The phone is now considered a direct link to someone’s social life and friends. When adolescents lose their phone privileges it is like losing their connection to their very best friend.
There are many changes in the world of social media. With the invention of more electronics, a new danger has come along: cyberbullying. Cyberbullying is a serious type of bullying that occurs when someone will say or write mean comments about another person online. The scary part of cyberbullying is that the mean comments, what’s being written about you, cannot be taken away or stopped as easily as other forms of bullying. It is much harder to address and can be more difficult to prove.
If your child is being cyberbullied, it is important to think about a few things:
The first thing you want to do is to explore what’s going on. Help your child handle the cyber bullying by talking to them and exploring the extent of the bullying by asking open-ended questions such as “how often are you experiencing these mean comments on-line?”
Then it is important to have your child write a note to the bully on-line and ask them to stop.
If this letter does not work and seems to escalate the situation, it is important to bring this information to the principal of the school if the cyberbully attends the same school as your child. If the bully attends the same school as your child, it is important to take screenshots for evidence that this was the person who attacked your child online. It is important to make sure you have copies of this to provide to the principal. Every state has different legal obligations to address bullying, but it is important to attempt to work with the school, around this issue.
If the cyberbully is someone that your child does not know, it is important to still find out the extent of the bullying. It may also be helpful to take any affected profiles down so no new attacks can be made on any child who is being cyberbullied on-line.
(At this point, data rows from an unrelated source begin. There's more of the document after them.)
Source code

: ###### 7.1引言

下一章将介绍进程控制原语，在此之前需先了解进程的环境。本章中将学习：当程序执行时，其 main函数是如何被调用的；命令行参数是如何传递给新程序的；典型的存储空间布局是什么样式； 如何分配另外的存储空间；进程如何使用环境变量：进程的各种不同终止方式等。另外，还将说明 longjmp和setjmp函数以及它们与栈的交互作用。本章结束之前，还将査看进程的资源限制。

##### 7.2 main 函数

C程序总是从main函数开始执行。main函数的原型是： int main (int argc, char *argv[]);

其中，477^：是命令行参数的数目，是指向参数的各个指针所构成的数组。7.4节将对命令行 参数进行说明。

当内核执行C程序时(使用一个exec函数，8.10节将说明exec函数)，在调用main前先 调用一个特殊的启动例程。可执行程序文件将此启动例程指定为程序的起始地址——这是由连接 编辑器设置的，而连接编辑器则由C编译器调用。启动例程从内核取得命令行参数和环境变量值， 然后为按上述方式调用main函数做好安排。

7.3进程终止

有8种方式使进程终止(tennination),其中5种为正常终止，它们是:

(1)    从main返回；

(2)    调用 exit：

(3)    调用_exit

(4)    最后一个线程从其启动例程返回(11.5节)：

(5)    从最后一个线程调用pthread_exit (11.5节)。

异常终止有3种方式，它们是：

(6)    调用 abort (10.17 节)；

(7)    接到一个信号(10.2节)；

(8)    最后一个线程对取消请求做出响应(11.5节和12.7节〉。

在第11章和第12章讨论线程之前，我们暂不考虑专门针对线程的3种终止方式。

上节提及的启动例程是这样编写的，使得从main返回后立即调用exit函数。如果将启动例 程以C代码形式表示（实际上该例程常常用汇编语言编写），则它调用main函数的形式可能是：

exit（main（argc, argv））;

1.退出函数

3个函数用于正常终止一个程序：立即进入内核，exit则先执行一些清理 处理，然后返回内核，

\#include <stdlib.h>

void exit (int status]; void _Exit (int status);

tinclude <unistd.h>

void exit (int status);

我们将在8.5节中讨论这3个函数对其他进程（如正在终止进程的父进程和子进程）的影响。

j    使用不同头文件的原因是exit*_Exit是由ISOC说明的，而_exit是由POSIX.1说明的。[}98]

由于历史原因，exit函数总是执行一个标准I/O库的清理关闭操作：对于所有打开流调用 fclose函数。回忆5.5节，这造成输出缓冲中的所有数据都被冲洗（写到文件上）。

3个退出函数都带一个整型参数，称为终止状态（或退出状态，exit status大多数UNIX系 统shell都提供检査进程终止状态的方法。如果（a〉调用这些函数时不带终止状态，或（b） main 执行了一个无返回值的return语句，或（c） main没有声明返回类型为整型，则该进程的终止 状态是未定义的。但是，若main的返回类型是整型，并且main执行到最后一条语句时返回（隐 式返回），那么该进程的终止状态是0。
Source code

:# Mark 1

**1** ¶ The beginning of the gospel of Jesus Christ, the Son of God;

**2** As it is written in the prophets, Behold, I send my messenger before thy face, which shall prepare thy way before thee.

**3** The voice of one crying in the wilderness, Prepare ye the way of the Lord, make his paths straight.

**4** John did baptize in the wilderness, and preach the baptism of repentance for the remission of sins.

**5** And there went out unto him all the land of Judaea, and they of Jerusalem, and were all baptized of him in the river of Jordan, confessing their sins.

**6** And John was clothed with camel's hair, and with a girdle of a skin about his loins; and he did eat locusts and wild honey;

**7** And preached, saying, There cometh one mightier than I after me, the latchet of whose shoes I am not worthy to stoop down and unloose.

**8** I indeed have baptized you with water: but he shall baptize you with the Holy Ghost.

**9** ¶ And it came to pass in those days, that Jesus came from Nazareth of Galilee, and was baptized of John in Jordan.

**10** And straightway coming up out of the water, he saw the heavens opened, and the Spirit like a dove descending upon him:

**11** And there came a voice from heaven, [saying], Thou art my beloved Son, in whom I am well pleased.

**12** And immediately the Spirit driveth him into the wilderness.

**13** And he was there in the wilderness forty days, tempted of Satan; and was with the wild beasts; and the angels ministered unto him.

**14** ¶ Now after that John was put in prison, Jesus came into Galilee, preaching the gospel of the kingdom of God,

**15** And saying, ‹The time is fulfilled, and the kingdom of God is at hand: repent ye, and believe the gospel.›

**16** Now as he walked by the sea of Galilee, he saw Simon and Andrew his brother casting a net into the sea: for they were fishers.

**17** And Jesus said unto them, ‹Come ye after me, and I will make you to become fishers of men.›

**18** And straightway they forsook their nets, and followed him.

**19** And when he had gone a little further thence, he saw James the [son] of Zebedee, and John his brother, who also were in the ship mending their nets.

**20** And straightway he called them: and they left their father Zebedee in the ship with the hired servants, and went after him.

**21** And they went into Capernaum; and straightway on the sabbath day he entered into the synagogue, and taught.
If the cyberbullying starts to negatively impact your child’s self-esteem, it is important to seek professional help to address these issues. Showing empathy, empowering your child to take steps to change the situation, and engaging the appropriate authorities to help with safety is the right way to start addressing cyberbullying. You can also seek a professional therapist who can help your child gain self-esteem and develop strategies to handle the bullying. It is important that children take the power they have – over their own behavior and how they choose to change the situation.